= Gholhak Garden =

Iranian national heritage site

Gholhak Garden (alternatively Qolhak Garden or Gulhak Garden; باغ قلهک) is a British overseas diplomatic compound in the northern Tehran neighborhood of Gholhak in Iran, about 3 mi from the centre of Tehran. The sprawling tree-lined site, bordered by high walls, measures 200000 sqm and houses British diplomats and their families. The compound is also home to the Tehran War Cemetery. The site has been at the centre of diplomatic controversy between Britain and Iran over ownership and management of the grounds.

==History==
The Qajar monarchy gave the land for Gholhak Garden to the British in the 19th century at the height of their imperial power for their ambassador to use as a summer residence. At the time, Gholhak was a small village outside of Tehran.

Gholhak Garden is separate from the historic British embassy several miles south in central Tehran, where British ambassadors have now lived for decades. Today, several British diplomats and their families as well as some Iranian embassy staff reside in the Gholhak complex.

Built in 1962, the Tehran War Cemetery is also located on the site and is where over 500 British and Commonwealth soldiers who perished in the First and Second World wars are buried. The Gholhak grounds also contain the Tehran British Council and a school.

==Facilities==
The École Française de Téhéran, the French school, is on the property of Gholhak Garden.

==Disputes and incidents==
===Ownership===
The Islamic Republic of Iran, which has had strained relations with the United Kingdom, has on occasion demanded the return of the Gholhak property to Iran. In 2006, 162 Iranian MPs demanded an inquiry into the garden's status.

In 2007, government hardliners in Iran held a conference on Gholhak, arguing that British ownership was acquired illegally during the reign of Rezā Shāh in the 1930s. The conference secretary stated, "During the Reza Shah period the British embassy, without going through the proper legal processes, registered this area under its name. This is while they could have bought it. They can buy it now if they like. But first they should accept that the historical process was wrong and then they are free to buy." The same year, Iranian MPs tabled a bill calling on the Iranian government to force Britain to relinquish Gholhak and convert it into an anti-colonial museum.

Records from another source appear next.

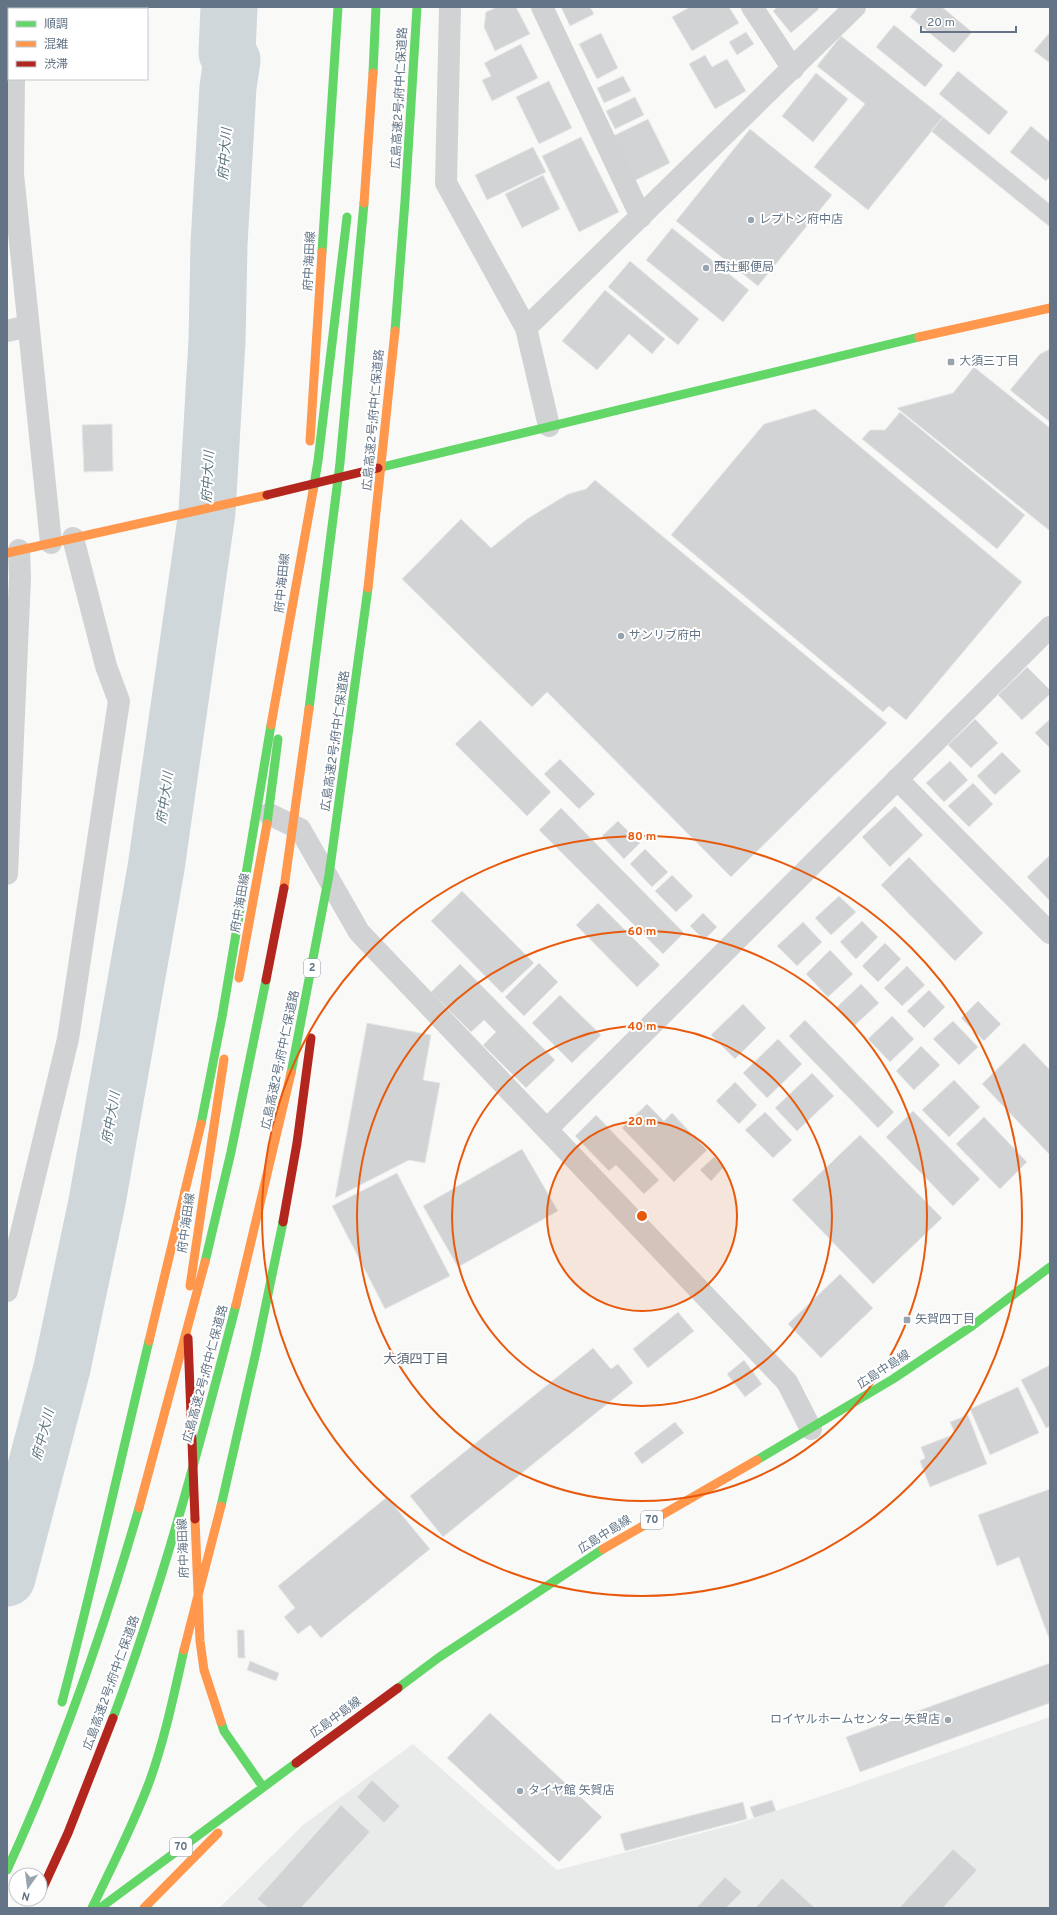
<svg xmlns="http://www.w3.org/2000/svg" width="1057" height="1915" font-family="Overpass,'Noto Sans JP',sans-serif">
<rect width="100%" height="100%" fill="#f9f9f8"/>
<!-- built -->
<path fill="#e9ebeb" d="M1050,1717V1908H219L303,1825L413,1744L557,1870L736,1824L834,1792Z"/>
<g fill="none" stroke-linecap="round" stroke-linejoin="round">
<!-- river -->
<path stroke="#cfd7db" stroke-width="57" d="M7,1578L62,1368L97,1202L156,868L207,512L217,341L219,244L228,87L232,60L227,53L229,7"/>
</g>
<!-- building -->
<path fill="#d1d3d4" stroke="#e8e8e8" d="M497,7H516L530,34L495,51L484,27L486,12Z
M561,7H590L594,14L570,26Z
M690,7H729L739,23L692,51L672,17Z
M777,7H817L819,9L791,33L773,11Z
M918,7H942L972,32L954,53L910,17Z
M894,25L943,65L925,87L876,47Z
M746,32L754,44L737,55L729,42Z
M1050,32V63L1034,51Z
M601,33L618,68L597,79L579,44Z
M841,36L943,117L868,210L814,167L865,104L817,66Z
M521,44L538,78L492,101L482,80L491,76L484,63Z
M705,55L712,67L727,59L746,91L715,109L689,64Z
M958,71L1008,112L989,135L939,94Z
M816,73L848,99L813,142L782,116Z
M623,76L631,91L604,103L597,88Z
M549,81L572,128L539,144L516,97Z
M635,97L644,115L615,129L606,111Z
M943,117L1050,204V227L931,131Z
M648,119L670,163L634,181L613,136Z
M1031,126L1050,142V176L1046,181L1010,152Z
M750,129L832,195L758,286L676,221Z
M581,137L619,212L579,232L542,156Z
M533,147L546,172L487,200L475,175Z
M543,175L560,209L522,228L505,194Z
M672,228L749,290L723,322L646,260Z
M630,261L699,319L678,345L608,287Z
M605,290L665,339L652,354L629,334L597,370L562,341Z
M1050,349V422L1010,390L1040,354Z
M974,367L1050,428V531L897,408L953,393Z
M815,409L1022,582L906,720L889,706L883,712L671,535L764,424Z
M900,412L1025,515L997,549L862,439L870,430H885Z
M112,424L113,471L84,472L82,425Z
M595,480L887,723L731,877L547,692L532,707L402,579L461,519L491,548L527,519L568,494L586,489Z
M1027,667L1050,690V694L1022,720L998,695Z
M975,719L998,743L971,768L948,745Z
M1050,719V748L1035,733Z
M480,720L551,792L527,816L455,744Z
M1002,752L1021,771L995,795L977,776Z
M560,759L595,794L579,809L544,774Z
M950,761L968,780L944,802L926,783Z
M973,783L993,804L969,827L948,806Z
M895,806L923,835L890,867L862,837Z
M561,808L684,933L663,954L539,830Z
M618,821L640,843L624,859L602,836Z
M645,849L668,872L652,887L630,864Z
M1050,855V901L1027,877Z
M909,857L983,933L955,961L881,885Z
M672,875L693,896L676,912L655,891Z
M462,891L534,963L502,993L431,921Z
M839,896L856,912L831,935L815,918Z
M598,903L660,965L637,987L576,925Z
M703,913L717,927L704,940L690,926Z
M862,921L878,937L856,959L840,942Z
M803,922L822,942L797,966L777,946Z
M885,943L901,959L878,982L862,966Z
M830,950L853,974L828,997L806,974Z
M539,963L558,982L524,1016L505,997Z
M460,964L555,1060L526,1088L483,1045L496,1032L484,1020L471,1032L431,992Z
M907,966L925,985L902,1006L884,988Z
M861,984L879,1003L854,1026L836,1008Z
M929,990L945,1007L924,1028L907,1011Z
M560,995L601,1035L572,1063L532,1023Z
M978,1001L1001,1024L984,1041L961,1018Z
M743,1004L766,1028L735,1059L711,1035Z
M892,1016L914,1039L890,1062L868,1039Z
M805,1020L894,1112L878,1128L789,1036Z
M953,1021L978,1047L959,1065L933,1039Z
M367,1023L431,1035L423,1080L440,1083L425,1163L409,1160L335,1198Z
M778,1039L802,1064L767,1098L743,1073Z
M1024,1043L1050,1070V1155L982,1084Z
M921,1046L940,1065L914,1090L896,1071Z
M812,1073L834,1096L797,1131L775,1108Z
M954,1080L980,1107L949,1137L922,1110Z
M735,1082L757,1105L739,1124L716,1101Z
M647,1104L664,1121L672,1113L707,1150L674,1182L622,1128Z
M913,1111L980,1179L953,1206L886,1137Z
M765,1112L792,1140L773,1158L745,1130Z
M596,1115L659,1180L644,1194L616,1165L609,1171L575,1136Z
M984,1117L1027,1162L1000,1189L956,1144Z
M860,1135L942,1218L873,1284L792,1200Z
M522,1149L558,1211L458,1267L423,1206Z
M714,1157L724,1167L711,1181L700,1170Z
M397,1173L450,1276L385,1309L332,1206Z
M840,1274L873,1308L821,1358L788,1324Z
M678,1312L694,1331L648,1368L633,1349Z
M593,1348L611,1369L618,1364L633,1383L443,1537L410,1496Z
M744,1360L762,1384L745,1397L727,1374Z
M1050,1365V1426L1046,1428L1021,1380Z
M1018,1387L1039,1433L990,1455L970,1409Z
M968,1415L987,1464L930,1487L920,1461L925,1458L921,1447L955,1434L950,1422Z
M675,1422L684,1433L642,1464L634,1453Z
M1050,1489V1641L1019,1557L997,1566L978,1515Z
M387,1497L430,1549L321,1638L310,1625L298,1634L284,1617L295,1608L278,1586Z
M237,1630H244L245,1658H238Z
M250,1661L279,1673L276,1681L247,1670Z
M1050,1663V1703L860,1772L846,1737Z
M490,1713L602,1817L559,1862L447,1758Z
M372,1780L400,1806L384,1823L357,1797Z
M772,1800L776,1811L754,1818L750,1807Z
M743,1802L747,1819L625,1851L620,1834Z
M341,1805L370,1832L301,1908H268L257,1899Z
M953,1849L977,1870L943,1908H899Z
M725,1877L742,1892L726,1908H696Z
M782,1878L815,1908H755Z"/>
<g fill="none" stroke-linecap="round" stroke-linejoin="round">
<!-- street -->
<path stroke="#d1d2d3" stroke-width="22" d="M450,7L446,183L526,328L855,7
M542,7L641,217
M752,7L793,69
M14,9V7
M14,79L13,174L51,543
M526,328L549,426
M7,331L28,326
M897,779L1050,933
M269,814L300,829L359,932L787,1382L811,1429
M7,874L20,578L19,550
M547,1129L1050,627
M7,1291L68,1039L119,701L106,666L73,538"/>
<!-- fast -->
<path stroke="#63d668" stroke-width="9" d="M373,73L376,7
M322,252L338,7
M395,331L405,201L417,7
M378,468L919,337
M313,491L318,461L347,217
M309,709L340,463L364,203
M267,824L278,739
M291,1073L329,875L368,588
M201,1124L222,1017L271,725
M205,1262L231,1152L266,980
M757,1460L893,1379L972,1326L1050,1267
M221,1506L256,1352L283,1222
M398,1688L438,1658L603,1549
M62,1702C94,1582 120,1461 149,1341
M113,1718C163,1584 200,1444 236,1305
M221,1722L224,1731L263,1787
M7,1870C61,1753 103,1632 139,1508
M92,1908C112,1866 134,1824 150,1780C165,1738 174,1694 184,1650
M100,1908L296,1763"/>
<!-- slow -->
<path stroke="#ff974d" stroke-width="9" d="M364,203L373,73
M919,337L1050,308
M310,441L322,252
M7,553L267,495
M368,588L395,331
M271,725L313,491
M284,888L309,709
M239,978L267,824
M190,1286L224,1059
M236,1305L291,1073
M149,1341L201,1124
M139,1508L205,1262
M195,1519L200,1641L204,1670L221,1722
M603,1549L757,1460
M184,1650L221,1506
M144,1908L218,1833"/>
<!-- jam -->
<path stroke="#b3261e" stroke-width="9" d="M267,495L378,468
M266,980L284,888
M283,1222L297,1143L311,1038
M188,1338L195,1519
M296,1763L398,1688
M40,1894L68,1833L113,1718"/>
</g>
<!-- distance rings -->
<circle cx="642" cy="1216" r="95" fill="#e8590c" fill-opacity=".12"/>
<g fill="none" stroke="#e8590c" stroke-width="2">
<circle cx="642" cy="1216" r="95"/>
<circle cx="642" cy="1216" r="190"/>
<circle cx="642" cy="1216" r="285"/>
<circle cx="642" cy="1216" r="380"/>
</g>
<!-- markers -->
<g fill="#97a3ad" stroke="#fff" stroke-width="1.5">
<circle cx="751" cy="220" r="4"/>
<circle cx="706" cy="268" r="4"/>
<rect x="947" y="358" width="8" height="8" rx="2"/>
<circle cx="621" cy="636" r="4"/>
<rect x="903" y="1316" width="8" height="8" rx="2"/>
<circle cx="948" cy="1720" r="4"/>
<circle cx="520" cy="1791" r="4"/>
</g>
<g text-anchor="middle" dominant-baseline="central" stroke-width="4" stroke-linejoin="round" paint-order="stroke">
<!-- shield labels -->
<g fill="#fff" stroke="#919eaa" stroke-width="1">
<rect x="304" y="959" width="16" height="18" rx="3"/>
<rect x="641" y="1511" width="22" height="18" rx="3"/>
<rect x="170" y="1838" width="22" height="18" rx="3"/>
</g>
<g font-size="11" font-weight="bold" fill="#627485">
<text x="312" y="968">2</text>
<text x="652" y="1520">70</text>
<text x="181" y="1847">70</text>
</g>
<!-- street labels -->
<g font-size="12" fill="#627485" stroke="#fff">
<text transform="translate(400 98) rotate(-87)">広島高速2号;府中仁保道路</text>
<text transform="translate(310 261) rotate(-87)">府中海田線</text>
<text transform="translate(374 420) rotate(-85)">広島高速2号;府中仁保道路</text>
<text transform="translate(283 583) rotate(-84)">府中海田線</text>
<text transform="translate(336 741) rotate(-82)">広島高速2号;府中仁保道路</text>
<text transform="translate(241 903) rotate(-80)">府中海田線</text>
<text transform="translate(281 1060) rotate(-78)">広島高速2号;府中仁保道路</text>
<text transform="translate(187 1223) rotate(-82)">府中海田線</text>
<text transform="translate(884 1370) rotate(-33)">広島中島線</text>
<text transform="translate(206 1374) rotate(-75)">広島高速2号;府中仁保道路</text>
<text transform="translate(605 1535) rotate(-32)">広島中島線</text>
<text transform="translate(184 1548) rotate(-92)">府中海田線</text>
<text transform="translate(112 1683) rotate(-70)">広島高速2号;府中仁保道路</text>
<text transform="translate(336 1718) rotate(-36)">広島中島線</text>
</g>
<!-- poi labels -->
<g font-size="12" fill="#627485" stroke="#fff" text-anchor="start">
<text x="759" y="220">レプトン府中店</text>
<text x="714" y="268">西辻郵便局</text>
<text x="959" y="362">大須三丁目</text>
<text x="629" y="636">サンリブ府中</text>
<text x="915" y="1320">矢賀四丁目</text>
<text x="940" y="1720" text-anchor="end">ロイヤルホームセンター 矢賀店</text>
<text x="528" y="1791">タイヤ館 矢賀店</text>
</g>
<!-- water labels -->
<g font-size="13" font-style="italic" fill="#5d747e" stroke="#fff">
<text transform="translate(226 154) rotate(-86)">府中大川</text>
<text transform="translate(209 477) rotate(-87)">府中大川</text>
<text transform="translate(166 798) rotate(-82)">府中大川</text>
<text transform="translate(112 1118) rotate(-80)">府中大川</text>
<text transform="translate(44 1435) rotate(-75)">府中大川</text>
</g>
<!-- neighbourhood labels -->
<g font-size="13" fill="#55636f" stroke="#fff">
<text x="416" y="1360">大須四丁目</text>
</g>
</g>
<circle cx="642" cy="1216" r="6" fill="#e8590c" stroke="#fff" stroke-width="2"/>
<g font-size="12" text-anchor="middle" font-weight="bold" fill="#e8590c" stroke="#fff" stroke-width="4" stroke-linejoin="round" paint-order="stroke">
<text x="642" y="840">80 m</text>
<text x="642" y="935">60 m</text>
<text x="642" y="1030">40 m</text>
<text x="642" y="1125">20 m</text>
</g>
<!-- border -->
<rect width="1057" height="1915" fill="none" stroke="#627485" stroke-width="16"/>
<!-- legend -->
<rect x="8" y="8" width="140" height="72" fill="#ffffff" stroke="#c0c7ce"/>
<rect x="16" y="21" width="20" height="6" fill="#63d668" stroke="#c0c7ce"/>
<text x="44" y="28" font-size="12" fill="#627485">順調</text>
<rect x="16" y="41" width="20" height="6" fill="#ff974d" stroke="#c0c7ce"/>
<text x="44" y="48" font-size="12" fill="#627485">混雑</text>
<rect x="16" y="61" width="20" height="6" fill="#b3261e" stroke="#c0c7ce"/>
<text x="44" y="68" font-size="12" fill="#627485">渋滞</text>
<!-- north arrow -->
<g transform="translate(28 1887) rotate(194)"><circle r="19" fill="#ffffff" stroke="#c0c7ce"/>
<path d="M0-3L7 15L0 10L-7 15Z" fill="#97a3ad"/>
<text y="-6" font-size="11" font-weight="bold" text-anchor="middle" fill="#627485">N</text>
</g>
<!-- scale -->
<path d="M921 26v6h95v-6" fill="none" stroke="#627485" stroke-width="2"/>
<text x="927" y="26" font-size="12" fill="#627485" stroke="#ffffff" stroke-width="3" paint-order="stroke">20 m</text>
</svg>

Responding to these charges in 2007, the British embassy spokesman said that Iran had not officially challenged Britain's ownership of Gholhak and stated, "As far as we're concerned, there is no question about their ownership."

In July 2009, amid increased tensions between Iran and Britain following the disputed 2009 Iranian presidential elections, Iranian Brigadier General Mir-Faisal Baqerzade suggested that plans were underway to seize Gholhak Garden. Baqerzade previously declared, "If the British Government wants to keep Gholhak, then they should exchange it for Hyde Park."

In October 2011, Tehran's mayor Mohammad-Bagher Ghalibaf seized on the issue, instructing municipal lawyers to begin legal action to force Britain to forfeit its legal title to Gholhak. Observers suspected that the mayor may have been using the Gholhak dispute to boost his conservative credentials and profile prior to the 2013 Iranian presidential elections.

===Protests===
Gholhak Garden and the British embassy in central Tehran have been subject to periodic anti-Western demonstrations orchestrated by the Iranian government since the defunct American embassy has no longer been the central target after being taken over in 1979 during the Iran hostage crisis.

On December 29, 2008, Iranian students stormed Gholhak Garden in protest of Israel's bombardment of the Gaza Strip in the Gaza War. Some 300 students managed to occupy the compound for a short time and replaced the British flag with a Palestinian one.

On November 29, 2011, Iranian protesters stormed the British embassy in downtown Tehran and Gholhak Garden. The incident came amid rising tensions over Iran's nuclear program. Earlier in the month, Britain enacted new sanctions against Iran while the Iranian government retaliated by passing legislation to expel the British ambassador. The protesters broke into Gholhak and briefly seized six British embassy staff before being released by the Iranian police. Britain expressed outrage at the riots and warned of "serious consequences."

===Environmental===
In late October 2011, Iranian authorities accused the British of "environmental vandalism" for cutting down and burning over 300 trees in the Gholhak complex. Britain responded that it had only removed a "small number" of trees that died of "natural causes and become dangerously unstable", as the extension of the nearby Tehran Metro had disrupted the water supply.

In November 2011, the Tehran municipality announced that it had fined the British embassy US$1.23 million for the offence.